Affaires
Plans d’architecture : les fraudeurs font profil bas
La part des signataires dans l’effectif global des architectes en exercice est descendue en dessous de 30% n 80 dossiers suspects sont en cours de traitement. Le conseil national compte mettre en place une plateforme dématérialisée pour s’assurer de la crédibilité de l’architecte et de la complétude de son projet.

Le phénomène des architectes signataires commence à s’estomper. Ceux qui s’adonnaient à cette pratique illégale font profil bas grâce aux différents avertissements reçus, mais aussi grâce à la loi 66-12 relative au contrôle et à la répression des infractions en matière d’urbanisme et de construction. Il reste tout de même des irréductibles. Leur part dans l’effectif global des professionnels en exercice est descendue en dessous des 30% estimés à travers le Maroc. Ils exercent aussi bien dans les grandes villes comme Casablanca et Rabat, que dans les petites et moyennes, à l’instar de Berrechid, Settat, Beni-Mellal, Khouribga… Il est vrai qu’une grande partie de ces signataires opèrent de leur propre gré, sans prendre conscience des conséquences qu’ils encourent et des risques sur la qualité du bâtiment à construire. Mais, dans bien des cas, ils sont «obligés» d’agir de la sorte. «Certains employés de l’administration, notamment dans certaines agences urbaines, poussent le requérant à apposer la signature de tel ou tel architecte sur le plan architectural, selon une entente tacite et informelle entre les deux parties. Ils vont même jusqu’à conditionner l’obtention de l’autorisation de construire au recours à ces signatures», accuse un architecte qui a requis l’anonymat. Une seule raison à cette pratique délictueuse : l’argent. Aussi bien l’architecte que l’agent de l’administration en font une source de revenus supplémentaires. Le plus grave est qu’il n’y a aucun suivi, ni du dossier ni du chantier…
Les plus téméraires gèrent 50 à 100 dossiers par mois
L’ordre des architectes ne se lasse pas de harceler ces faussaires. «Depuis juin, nous avons adressé un courrier à tous les conseils régionaux des architectes en vue de les mettre en garde contre ces pratiques, de les sensibiliser et les pousser à appliquer les sanctions disciplinaires correspondantes», affirme Azzeddine Nekmouche, président du conseil national de l’ordre des architectes. Cette instance ne manque pas de suivre de près les praticiens qui disposent d’un nombre élevé de dossiers à traiter. «Il est inconcevable qu’un architecte moyen gère mensuellement une cinquantaine ou même une centaine de dossiers. Les plus honnêtes et les plus sérieux n’en prennent que trois et s’en sortent à peine». Le critère du prix est également suivi, parce qu’il faut le dire, ce type de praticiens proposent des prix nettement bradés par rapport à la moyenne, misant ainsi sur un effet volume.

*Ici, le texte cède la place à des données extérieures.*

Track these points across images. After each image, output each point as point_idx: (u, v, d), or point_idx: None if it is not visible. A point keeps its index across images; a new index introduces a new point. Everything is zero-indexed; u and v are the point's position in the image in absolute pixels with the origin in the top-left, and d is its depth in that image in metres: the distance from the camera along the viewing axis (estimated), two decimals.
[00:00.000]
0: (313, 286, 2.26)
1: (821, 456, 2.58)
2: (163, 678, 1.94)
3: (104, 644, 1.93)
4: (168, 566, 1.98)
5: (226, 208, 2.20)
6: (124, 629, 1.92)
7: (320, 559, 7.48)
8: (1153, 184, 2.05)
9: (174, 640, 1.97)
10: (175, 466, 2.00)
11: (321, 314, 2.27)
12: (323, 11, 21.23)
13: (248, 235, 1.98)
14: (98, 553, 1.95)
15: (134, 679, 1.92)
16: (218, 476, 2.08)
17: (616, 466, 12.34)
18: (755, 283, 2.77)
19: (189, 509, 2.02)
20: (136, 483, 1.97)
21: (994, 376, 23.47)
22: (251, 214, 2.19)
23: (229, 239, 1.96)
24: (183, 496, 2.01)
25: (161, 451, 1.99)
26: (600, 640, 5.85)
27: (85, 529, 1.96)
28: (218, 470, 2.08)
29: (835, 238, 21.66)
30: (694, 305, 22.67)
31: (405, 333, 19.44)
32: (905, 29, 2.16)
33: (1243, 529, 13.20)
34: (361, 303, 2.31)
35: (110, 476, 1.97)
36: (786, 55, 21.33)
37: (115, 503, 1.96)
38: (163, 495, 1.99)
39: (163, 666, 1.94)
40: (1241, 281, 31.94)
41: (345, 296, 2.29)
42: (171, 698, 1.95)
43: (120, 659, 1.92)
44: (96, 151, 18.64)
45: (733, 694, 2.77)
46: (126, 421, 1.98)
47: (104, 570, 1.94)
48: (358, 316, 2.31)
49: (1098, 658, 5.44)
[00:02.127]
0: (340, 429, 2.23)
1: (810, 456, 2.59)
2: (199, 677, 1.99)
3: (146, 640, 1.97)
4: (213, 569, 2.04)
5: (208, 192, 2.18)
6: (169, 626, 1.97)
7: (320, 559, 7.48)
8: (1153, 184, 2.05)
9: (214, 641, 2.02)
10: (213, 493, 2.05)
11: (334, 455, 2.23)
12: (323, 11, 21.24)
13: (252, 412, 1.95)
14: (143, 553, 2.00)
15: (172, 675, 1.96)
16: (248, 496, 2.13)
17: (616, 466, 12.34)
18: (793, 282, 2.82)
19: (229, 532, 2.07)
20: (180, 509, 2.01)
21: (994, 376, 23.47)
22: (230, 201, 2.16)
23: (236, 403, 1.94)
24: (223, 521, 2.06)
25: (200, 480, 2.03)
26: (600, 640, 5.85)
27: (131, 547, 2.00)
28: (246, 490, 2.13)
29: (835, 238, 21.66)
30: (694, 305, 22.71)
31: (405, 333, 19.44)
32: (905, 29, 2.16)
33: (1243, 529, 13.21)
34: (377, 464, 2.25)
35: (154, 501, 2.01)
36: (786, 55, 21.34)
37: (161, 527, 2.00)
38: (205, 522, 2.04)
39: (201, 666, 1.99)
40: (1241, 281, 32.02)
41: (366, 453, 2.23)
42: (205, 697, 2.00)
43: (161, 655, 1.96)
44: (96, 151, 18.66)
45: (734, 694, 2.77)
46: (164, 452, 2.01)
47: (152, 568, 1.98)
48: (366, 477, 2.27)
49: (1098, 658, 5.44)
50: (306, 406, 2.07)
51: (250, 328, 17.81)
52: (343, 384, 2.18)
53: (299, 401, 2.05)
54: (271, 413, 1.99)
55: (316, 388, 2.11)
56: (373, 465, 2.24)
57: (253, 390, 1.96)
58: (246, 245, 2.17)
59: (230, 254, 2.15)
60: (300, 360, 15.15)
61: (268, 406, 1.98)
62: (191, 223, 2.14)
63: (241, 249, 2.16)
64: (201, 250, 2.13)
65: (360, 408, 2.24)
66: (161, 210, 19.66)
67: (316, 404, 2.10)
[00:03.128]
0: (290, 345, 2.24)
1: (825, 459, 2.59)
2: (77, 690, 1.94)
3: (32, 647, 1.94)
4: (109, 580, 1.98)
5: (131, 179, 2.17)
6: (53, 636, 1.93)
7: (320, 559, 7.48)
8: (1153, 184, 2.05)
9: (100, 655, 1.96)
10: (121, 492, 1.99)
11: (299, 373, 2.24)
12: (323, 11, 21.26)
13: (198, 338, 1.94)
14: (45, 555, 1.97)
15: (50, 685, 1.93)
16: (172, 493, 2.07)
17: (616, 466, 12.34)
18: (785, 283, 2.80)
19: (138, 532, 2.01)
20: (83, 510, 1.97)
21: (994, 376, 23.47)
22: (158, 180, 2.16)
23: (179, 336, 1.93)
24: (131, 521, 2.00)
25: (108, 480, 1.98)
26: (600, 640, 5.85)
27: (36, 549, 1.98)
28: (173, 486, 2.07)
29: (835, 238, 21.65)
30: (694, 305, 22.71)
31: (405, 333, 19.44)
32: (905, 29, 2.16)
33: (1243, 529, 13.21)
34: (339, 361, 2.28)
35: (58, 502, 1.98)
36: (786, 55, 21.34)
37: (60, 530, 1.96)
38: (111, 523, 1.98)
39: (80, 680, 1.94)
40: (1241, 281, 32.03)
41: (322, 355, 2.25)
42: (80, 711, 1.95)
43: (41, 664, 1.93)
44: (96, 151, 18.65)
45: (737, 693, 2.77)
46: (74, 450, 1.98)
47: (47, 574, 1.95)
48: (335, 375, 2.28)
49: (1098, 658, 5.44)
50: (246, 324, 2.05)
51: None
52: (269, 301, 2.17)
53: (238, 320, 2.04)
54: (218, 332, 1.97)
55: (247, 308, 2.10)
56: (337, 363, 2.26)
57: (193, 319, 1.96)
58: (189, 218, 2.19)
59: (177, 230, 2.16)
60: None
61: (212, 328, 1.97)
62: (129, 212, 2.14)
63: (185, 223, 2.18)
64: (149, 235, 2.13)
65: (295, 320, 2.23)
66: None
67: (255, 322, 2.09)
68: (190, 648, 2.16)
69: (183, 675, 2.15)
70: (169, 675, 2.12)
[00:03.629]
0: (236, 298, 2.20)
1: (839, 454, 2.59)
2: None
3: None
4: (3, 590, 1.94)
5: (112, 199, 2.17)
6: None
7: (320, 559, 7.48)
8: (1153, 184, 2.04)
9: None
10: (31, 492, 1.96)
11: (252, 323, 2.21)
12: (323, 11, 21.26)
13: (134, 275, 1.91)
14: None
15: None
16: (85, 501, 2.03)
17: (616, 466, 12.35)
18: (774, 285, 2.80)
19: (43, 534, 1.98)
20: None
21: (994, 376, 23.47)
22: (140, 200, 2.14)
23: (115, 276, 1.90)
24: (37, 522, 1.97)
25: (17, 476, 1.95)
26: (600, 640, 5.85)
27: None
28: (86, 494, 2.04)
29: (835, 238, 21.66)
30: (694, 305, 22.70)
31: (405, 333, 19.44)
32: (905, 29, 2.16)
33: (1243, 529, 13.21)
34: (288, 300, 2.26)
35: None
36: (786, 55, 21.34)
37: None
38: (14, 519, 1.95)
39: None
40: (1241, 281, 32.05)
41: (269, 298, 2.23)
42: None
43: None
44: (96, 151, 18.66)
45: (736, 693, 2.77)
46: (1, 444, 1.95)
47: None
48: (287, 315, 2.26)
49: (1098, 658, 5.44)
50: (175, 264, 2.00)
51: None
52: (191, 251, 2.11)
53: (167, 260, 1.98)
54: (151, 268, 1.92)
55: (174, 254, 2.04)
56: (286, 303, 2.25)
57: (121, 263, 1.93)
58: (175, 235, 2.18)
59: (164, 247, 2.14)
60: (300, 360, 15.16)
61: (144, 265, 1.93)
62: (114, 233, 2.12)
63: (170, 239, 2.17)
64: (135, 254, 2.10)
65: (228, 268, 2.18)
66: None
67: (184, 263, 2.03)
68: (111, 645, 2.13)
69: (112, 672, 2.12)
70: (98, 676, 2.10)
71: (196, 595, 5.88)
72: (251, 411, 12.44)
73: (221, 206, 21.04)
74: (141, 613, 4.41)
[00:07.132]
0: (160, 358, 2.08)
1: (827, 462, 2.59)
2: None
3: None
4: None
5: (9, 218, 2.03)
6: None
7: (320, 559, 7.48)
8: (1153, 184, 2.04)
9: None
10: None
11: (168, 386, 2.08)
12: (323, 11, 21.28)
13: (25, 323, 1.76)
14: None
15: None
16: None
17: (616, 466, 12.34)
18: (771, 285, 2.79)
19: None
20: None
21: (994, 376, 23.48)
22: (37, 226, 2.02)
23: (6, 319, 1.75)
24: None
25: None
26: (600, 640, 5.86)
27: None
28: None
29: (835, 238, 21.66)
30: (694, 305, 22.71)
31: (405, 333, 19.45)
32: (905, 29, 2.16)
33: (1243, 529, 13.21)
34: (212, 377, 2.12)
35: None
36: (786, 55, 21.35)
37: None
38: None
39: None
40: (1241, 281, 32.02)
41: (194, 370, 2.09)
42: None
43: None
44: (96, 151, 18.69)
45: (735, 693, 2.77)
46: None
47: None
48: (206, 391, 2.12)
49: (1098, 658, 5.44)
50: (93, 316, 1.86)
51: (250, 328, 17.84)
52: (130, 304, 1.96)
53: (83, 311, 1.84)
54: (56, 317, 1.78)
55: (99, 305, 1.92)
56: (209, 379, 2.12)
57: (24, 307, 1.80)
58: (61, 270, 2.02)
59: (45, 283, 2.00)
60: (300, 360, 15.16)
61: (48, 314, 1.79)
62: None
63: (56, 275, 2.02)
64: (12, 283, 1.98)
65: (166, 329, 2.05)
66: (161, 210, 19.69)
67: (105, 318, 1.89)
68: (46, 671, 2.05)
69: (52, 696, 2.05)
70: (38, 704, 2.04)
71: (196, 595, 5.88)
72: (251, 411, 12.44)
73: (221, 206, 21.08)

A cette date, «ce sont 80 dossiers qui sont en cours de traitement», fait savoir M.Nekmouche. Une enquête est actuellement en cours afin de vérifier l’établissement réel des plans, de s’assurer de leur suivi par les signataires… Si l’enquête aboutit à des faits avérés de complaisance, les sanctions peuvent aller d’un avertissement ou blâme à une suspension d’activité temporaire ou même le retrait définitif de l’autorisation d’exercer. Non seulement cela, la décision est envoyée au Secrétariat général du gouvernement et est publiée au Bulletin officiel.
Agences urbaines et communes appelées à être plus vigilantes
Les instances dirigeantes de l’ordre essaient tant bien que mal d’assainir le secteur, en attendant la sortie des décrets d’application de la loi 66-12 qui devrait mettre de l’ordre dans la profession, dans la mesure où elle responsabilise l’architecte par rapport à son chantier. Ils attendent également l’entrée en fonction du conseiller juridique qui devrait faciliter la procédure.
De plus, le conseil national compte mettre en place une plateforme dématérialisée visant essentiellement à s’assurer de la crédibilité de l’architecte et de la complétude de son projet. «Une fois le projet réalisé, l’architecte est dans l’obligation de l’inscrire à l’ordre des architectes. Ce dernier se charge de la vérification des moyens pour le mettre à exécution en termes de personnel, de moyens financiers, d’assurance RC… Il s’agit surtout d’un moyen de contrôle des architectes véreux», explique M.Nekmouche. Au final, «toutes les parties doivent être responsabilisées par rapport à cette gangrène. Les architectes ont certes une grande part de responsabilité, mais il faut, à côté, que les agences urbaines et les communes jouent le jeu également», conclut-il.